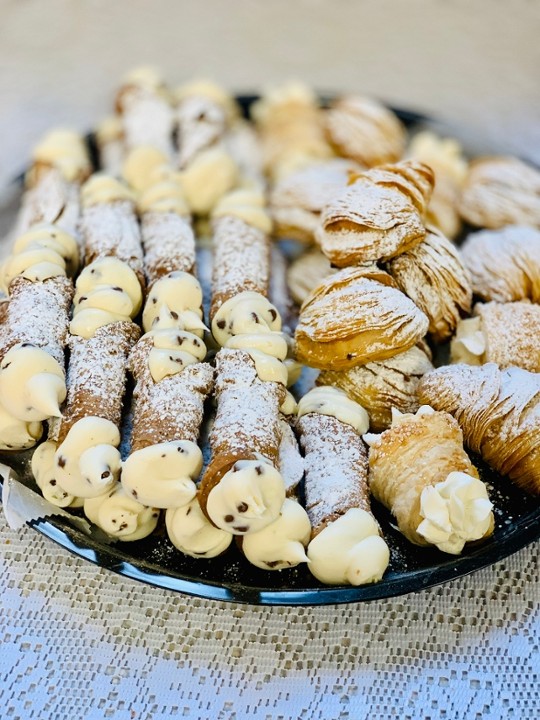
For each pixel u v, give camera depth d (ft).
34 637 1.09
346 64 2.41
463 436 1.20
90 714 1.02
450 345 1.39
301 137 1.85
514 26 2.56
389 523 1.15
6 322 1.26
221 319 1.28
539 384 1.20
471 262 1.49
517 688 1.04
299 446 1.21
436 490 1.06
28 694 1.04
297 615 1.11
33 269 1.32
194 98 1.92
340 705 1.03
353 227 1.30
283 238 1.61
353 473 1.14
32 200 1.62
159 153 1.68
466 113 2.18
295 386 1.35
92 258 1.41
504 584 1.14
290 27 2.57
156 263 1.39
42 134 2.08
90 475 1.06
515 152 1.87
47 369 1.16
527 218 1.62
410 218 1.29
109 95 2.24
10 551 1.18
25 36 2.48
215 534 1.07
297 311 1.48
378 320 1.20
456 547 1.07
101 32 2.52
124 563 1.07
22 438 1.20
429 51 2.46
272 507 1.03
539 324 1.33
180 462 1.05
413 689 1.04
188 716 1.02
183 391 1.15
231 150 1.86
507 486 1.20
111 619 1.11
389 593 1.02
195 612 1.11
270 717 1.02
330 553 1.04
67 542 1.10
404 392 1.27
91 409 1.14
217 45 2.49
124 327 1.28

* * *

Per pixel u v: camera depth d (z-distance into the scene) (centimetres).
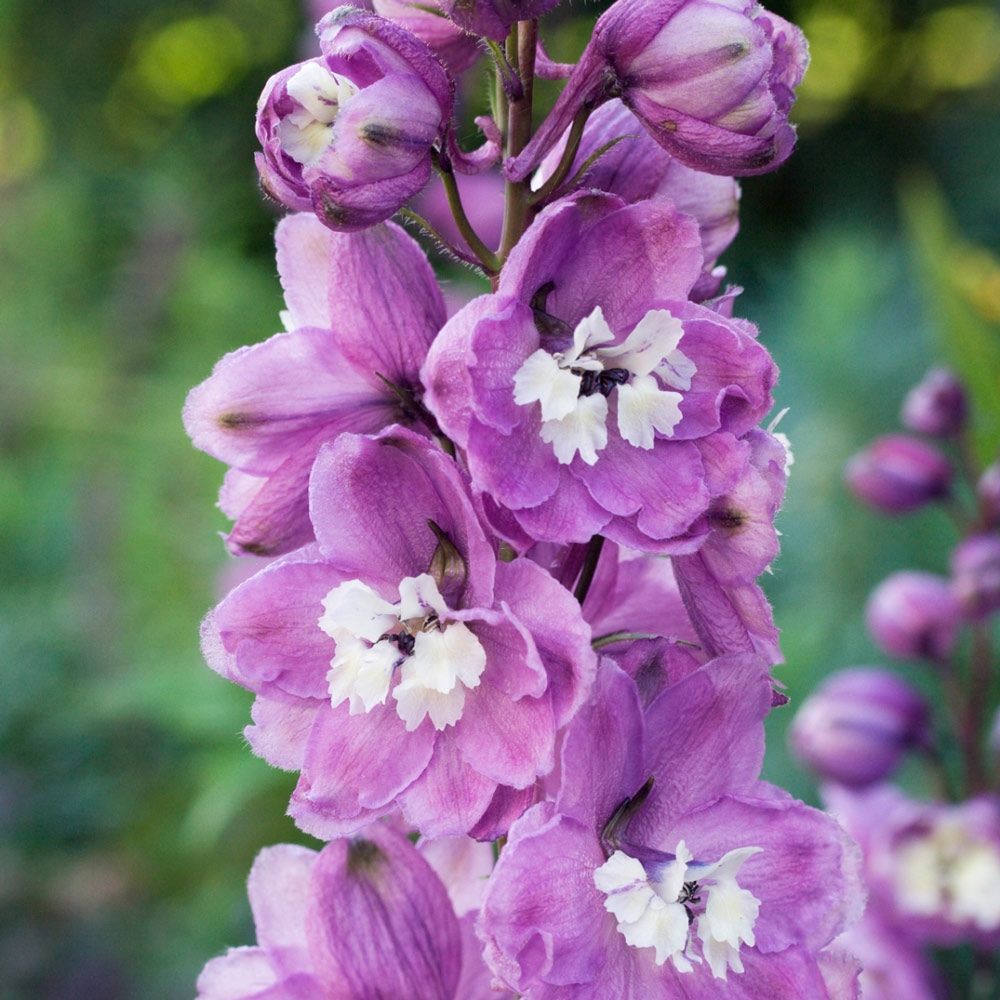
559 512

## What you have to do
All lines in the listing above with the string "depth" should be returned.

## Response for this exercise
For each pixel u v, give camera depth d (ft).
Per pixel u v: camera depth d (z-distance into the scene) (centimetres).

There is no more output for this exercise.